What I’m Seeing From the Design Systems Perspective

I work with engineers every day on our component library and design system implementation. Since our eng team started using AI coding assistants about 6 months ago, something unexpected happened:

Engineers got better at explaining technical tradeoffs to non-engineers.

Not faster. Not more productive in the traditional sense. Better at collaboration.

The Qualitative Shift Nobody’s Measuring

Here’s what changed:

  • Engineers using AI are more willing to iterate on design feedback (because implementation feels less costly)
  • Technical discussions with product and design are higher quality (AI helps them explore options before meetings)
  • Cross-functional decisions happen faster (less “let me go figure out if that’s possible” and more real-time problem solving)
  • Documentation quality improved dramatically (AI helps write better explanations of technical decisions)

None of this shows up in velocity metrics. But it’s hugely valuable.

Questioning the Productivity Frame

David’s point about “competitive positioning vs cost reduction” resonates. But I’d go further:

What if better collaboration is more valuable than faster coding?

I’ve started tracking “cross-functional cycle time” instead of pure engineering velocity:

  • Time from design concept → implementation → feedback → iteration
  • Quality of technical input in early product discussions
  • Designer satisfaction with eng collaboration
  • Reduction in design-eng ping-pong iterations

These metrics are messier. But they capture what’s actually changing.

The Metric That Doesn’t Exist Yet

How do we quantify:

  • “Engineers making better decisions”
  • “Less technical debt because teams explored more options upfront”
  • “Product-eng-design alignment improving”
  • “Junior engineers learning faster from AI pair programming”

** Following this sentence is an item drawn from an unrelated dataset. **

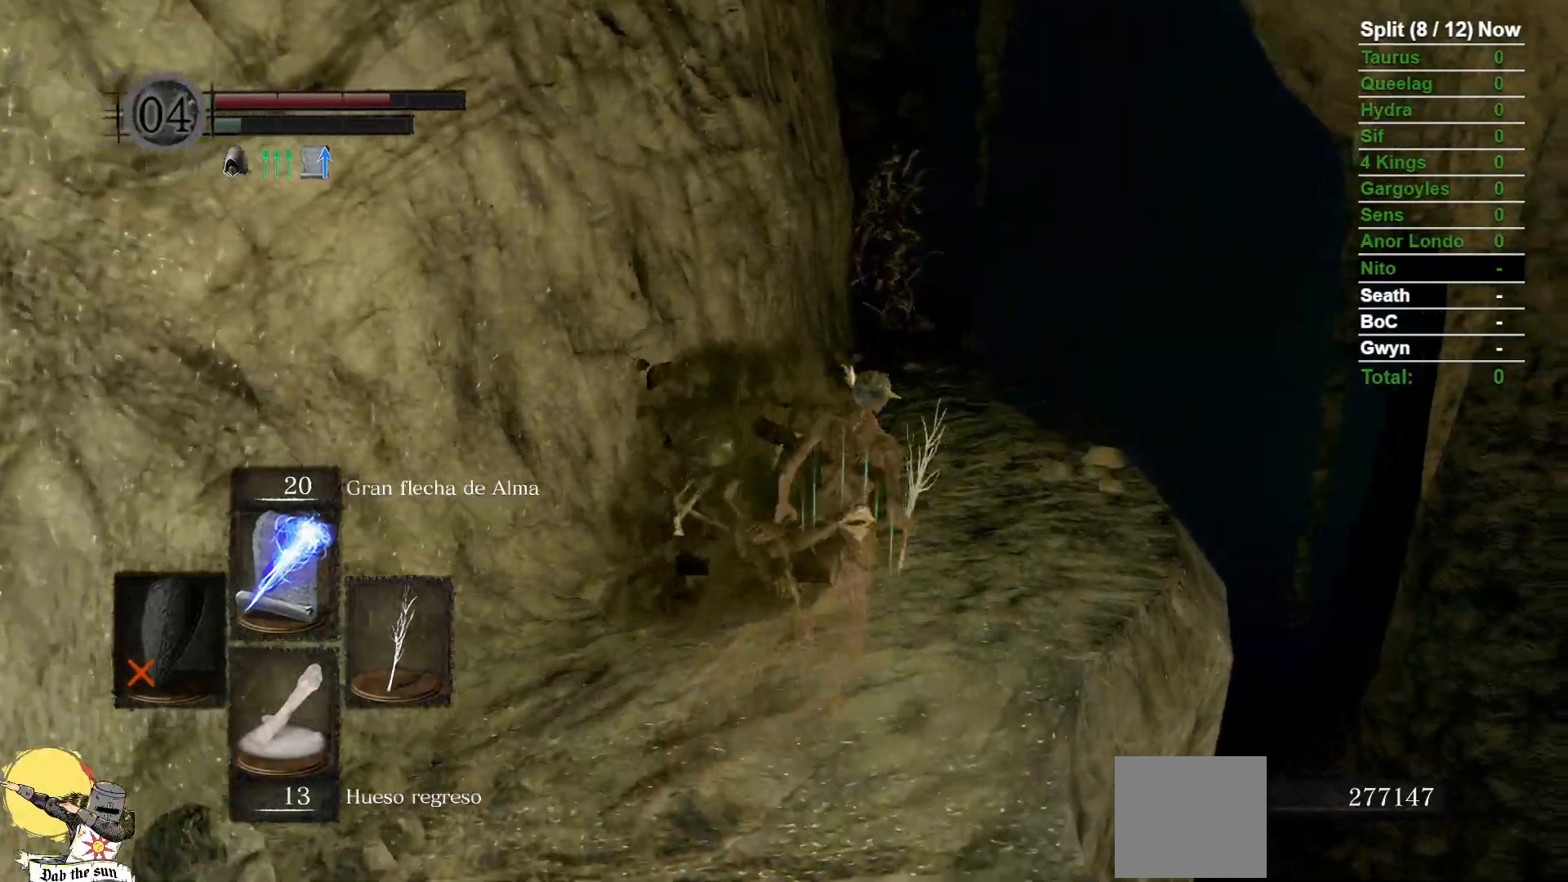
{"dt_ms": 1000, "buttons": ["B"], "left_stick": "up", "right_stick": "center"}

Pure cost metrics miss all of this. But these are the things that compound over time into real competitive advantages.

My Worry

If we only measure what’s easy to quantify (cost per feature, velocity), we’ll optimize for the wrong outcomes and kill investments in things that create genuine strategic value.

Keisha’s “capability expansion” frame is exactly right. But I’d add: Collaboration quality expansion might be just as important.

Has anyone found ways to measure the qualitative improvements in how teams work together? Or are we just stuck making the case with anecdotes?